Inspiration

Online reviews play a huge role in consumer decisions, but the rise of fake and spam reviews has seriously undermined trust in platforms. Studies suggest that more than 20% of online reviews may be fake, especially in food and retail sectors. This inspired us to create a system that can automatically detect and filter spam reviews, protecting both consumers and businesses while preserving trust in online marketplaces.

What it does

The Spam Review Detection System identifies suspicious or fake reviews using a hybrid machine learning pipeline. It first detects anomalies in review behaviour and metadata, and then uses NLP models to analyse the actual text. The output is a classification of whether a review is likely spam or authentic.

How we built it

We built the system in two main stages:

1. Unsupervised Anomaly Detection: We applied models like Isolation Forest and Autoencoder on metadata (e.g., ratings, review length, timestamps, rating deviations) to flag unusual patterns. These generated pseudo-labels for spam vs. non-spam reviews.

2. Supervised Text Classification: Using the pseudo-labels, we trained NLP models (BERT and LSTM) on review text to capture linguistic cues of spam such as templated writing or mismatched sentiment.
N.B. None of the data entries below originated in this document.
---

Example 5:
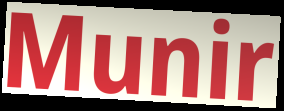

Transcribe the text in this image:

Munir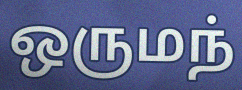
ஒருமந்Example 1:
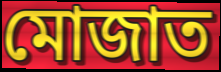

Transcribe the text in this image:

মোজাত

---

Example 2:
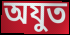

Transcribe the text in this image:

অযুত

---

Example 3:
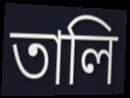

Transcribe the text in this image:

তালি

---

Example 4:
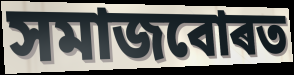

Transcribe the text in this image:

সমাজবোৰত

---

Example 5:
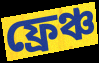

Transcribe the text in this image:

ফ্ৰেঞ্চ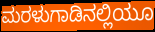
ಮರಳುಗಾಡಿನಲ್ಲಿಯೂ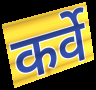
कर्वे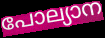
പോല്യാന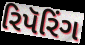
રિપૅરિંગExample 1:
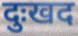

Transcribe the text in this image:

दुःखद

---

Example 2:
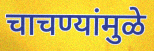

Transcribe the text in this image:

चाचण्यांमुळे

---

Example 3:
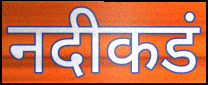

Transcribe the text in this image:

नदीकडं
The dataset was drawn from the Google Local Dataset (UCSD), and we engineered features across text, temporal, categorical, sentiment, and numeric dimensions to strengthen detection.

Challenges we ran into

  • Class Imbalance: Spam reviews formed only a small fraction (~5%), causing models like BERT to predict mostly the majority class.
  • Label Quality: Because we used pseudo-labels from anomaly detectors, some noise carried over into supervised training.
  • Computational Costs: Fine-tuning BERT was resource-heavy and limited experimentation.
  • Generalizability: The dataset focused on specific U.S. states, meaning the model may not fully capture cultural or linguistic spam variations globally.
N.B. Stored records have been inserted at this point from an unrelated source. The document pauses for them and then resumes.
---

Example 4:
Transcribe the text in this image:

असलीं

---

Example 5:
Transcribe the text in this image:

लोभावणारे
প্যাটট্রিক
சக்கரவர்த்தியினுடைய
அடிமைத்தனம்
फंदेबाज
Accomplishments that we're proud of

  • Successfully built an integrated pipeline combining anomaly detection with NLP classification.
  • Engineered a rich set of features (temporal, sentiment, rating deviations, exclamation use, etc.) that improved anomaly detection.
  • Achieved over 95.4% accuracy in the baseline BERT model (though with noted class imbalance issues).
  • Designed a fusion strategy to combine detectors, improving robustness and balancing precision vs. recall.

What we learned

  • Accuracy alone is not a good metric for highly imbalanced problems; precision, recall, and PR-AUC are much more meaningful.
  • Hybrid approaches (unsupervised + supervised) provide stronger results than relying on one method alone.
  • Feature engineering, even simple rule-based signals (like excessive exclamation marks), can significantly aid in spam detection.
  • Handling imbalance and noisy labels is one of the hardest but most important challenges in real-world ML.
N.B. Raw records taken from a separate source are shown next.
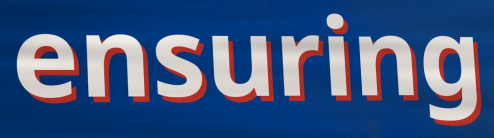
ensuring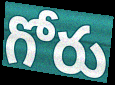
గోరు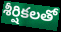
శీర్షికలతో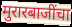
मुरारबाजींचा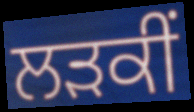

What's next for Spam Review Detection System

  • Implement rebalancing strategies such as oversampling, class weights, or data augmentation for minority (spam) reviews.
  • Fine-tune and extend the NLP stage with models like RoBERTa or DistilBERT for better generalisation.
  • Explore semi-supervised and active learning to refine pseudo-labels with minimal human review.
  • Test and benchmark against more real-world datasets (Yelp, Amazon, Twitter) for broader applicability.
  • Develop monitoring dashboards for practical deployment to track model performance and adapt to evolving spam strategies.